Django Unchained représente  l’un des meilleurs démarrages pour un film du furieux Tarantino. Ce n’est pas seulement le cas aux Etats-Unis, mais également chez nous en France où Django et sa bande ont enchanté une ribambelle de spectateurs désireux de s’en prendre plein les mirettes.

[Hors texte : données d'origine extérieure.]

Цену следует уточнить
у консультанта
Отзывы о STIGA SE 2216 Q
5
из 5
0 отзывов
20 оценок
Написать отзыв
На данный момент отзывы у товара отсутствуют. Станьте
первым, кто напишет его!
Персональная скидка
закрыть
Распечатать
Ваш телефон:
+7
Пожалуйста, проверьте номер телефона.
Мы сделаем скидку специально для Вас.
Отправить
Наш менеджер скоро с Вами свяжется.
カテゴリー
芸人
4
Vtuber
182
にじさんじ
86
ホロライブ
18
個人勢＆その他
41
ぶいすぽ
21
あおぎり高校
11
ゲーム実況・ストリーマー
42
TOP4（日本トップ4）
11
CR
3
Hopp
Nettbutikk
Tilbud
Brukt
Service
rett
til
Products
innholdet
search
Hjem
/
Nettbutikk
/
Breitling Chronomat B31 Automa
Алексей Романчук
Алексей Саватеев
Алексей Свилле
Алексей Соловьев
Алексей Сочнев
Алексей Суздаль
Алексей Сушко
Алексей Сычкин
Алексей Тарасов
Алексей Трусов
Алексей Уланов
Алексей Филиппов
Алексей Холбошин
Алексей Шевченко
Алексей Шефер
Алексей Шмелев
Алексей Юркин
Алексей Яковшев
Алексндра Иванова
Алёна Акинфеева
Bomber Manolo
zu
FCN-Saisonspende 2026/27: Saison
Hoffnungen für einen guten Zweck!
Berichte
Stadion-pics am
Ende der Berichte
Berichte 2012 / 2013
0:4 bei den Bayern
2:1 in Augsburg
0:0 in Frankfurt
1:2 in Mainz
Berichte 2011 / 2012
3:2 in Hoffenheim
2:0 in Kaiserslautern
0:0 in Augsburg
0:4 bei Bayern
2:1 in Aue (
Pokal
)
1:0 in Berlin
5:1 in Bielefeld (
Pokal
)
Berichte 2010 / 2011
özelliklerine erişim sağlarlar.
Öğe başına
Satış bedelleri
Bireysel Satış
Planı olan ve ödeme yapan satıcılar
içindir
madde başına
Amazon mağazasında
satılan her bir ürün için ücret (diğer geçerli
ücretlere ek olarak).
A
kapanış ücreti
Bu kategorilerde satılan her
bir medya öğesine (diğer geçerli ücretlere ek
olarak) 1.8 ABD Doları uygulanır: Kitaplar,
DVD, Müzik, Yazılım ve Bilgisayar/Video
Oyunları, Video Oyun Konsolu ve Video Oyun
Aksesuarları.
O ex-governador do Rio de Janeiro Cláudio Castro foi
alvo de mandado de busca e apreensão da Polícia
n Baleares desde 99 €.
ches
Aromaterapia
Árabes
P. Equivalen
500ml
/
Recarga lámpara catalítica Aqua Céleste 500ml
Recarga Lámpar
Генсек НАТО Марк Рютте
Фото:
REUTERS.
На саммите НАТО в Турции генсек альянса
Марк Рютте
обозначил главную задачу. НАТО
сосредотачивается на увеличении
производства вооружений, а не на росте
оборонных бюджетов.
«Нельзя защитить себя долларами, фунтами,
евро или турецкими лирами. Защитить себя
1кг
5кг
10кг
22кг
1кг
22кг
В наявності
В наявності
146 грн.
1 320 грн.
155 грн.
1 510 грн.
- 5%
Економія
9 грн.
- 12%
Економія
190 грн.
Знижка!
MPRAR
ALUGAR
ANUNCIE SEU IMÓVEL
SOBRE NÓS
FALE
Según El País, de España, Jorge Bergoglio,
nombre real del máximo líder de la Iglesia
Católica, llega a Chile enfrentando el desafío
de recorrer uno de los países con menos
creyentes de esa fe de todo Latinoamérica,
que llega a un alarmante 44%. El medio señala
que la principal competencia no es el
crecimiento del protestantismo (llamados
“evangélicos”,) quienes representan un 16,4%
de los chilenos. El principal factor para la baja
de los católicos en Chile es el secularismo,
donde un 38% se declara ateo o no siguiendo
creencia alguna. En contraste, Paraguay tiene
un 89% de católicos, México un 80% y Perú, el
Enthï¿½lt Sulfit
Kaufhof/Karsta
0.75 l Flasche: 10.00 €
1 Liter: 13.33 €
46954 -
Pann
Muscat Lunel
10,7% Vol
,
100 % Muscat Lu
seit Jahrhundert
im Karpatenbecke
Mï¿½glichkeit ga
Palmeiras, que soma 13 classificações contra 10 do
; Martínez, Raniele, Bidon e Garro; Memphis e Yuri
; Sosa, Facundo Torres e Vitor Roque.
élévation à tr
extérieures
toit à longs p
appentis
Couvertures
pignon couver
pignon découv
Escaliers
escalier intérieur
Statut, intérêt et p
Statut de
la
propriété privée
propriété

Qui n’a pas aimé ce Django cuvée Tarantino ? Personne apparemment (on ne parlera pas de Spike Lee). Internet a aimé, Facebook a aimé, les Cahiers du Cinéma ont aimé, les grincheux ont aimé, bref il faudrait être fou pour ne pas apprécier le dernier Tarantino. Et bien à l’Attrape Geeks, on est doucement fou et on n’est pas convaincu !
« Quoi ?? »
« Qu’ont-ils dit, ces imbé***** ?? »

Relax, on vous fait marcher (du moins c’est une tentative). On est bien obligé de suivre la tendance et d’avouer qu’on était tout simplement en extase devant les dernières aventures pondues par le père Tarantino. Certes, ce n’est pas très original mais procédons alors un peu différemment pour vous expliquer pourquoi on a aimé ce Django Unchained.

Voici venir le débrief six-coups. S’il faudra bien plus de six balles pour que Django ne parvienne à ses fins, nous, on se satisfera de six raisons pour encenser le western à la Tarantino.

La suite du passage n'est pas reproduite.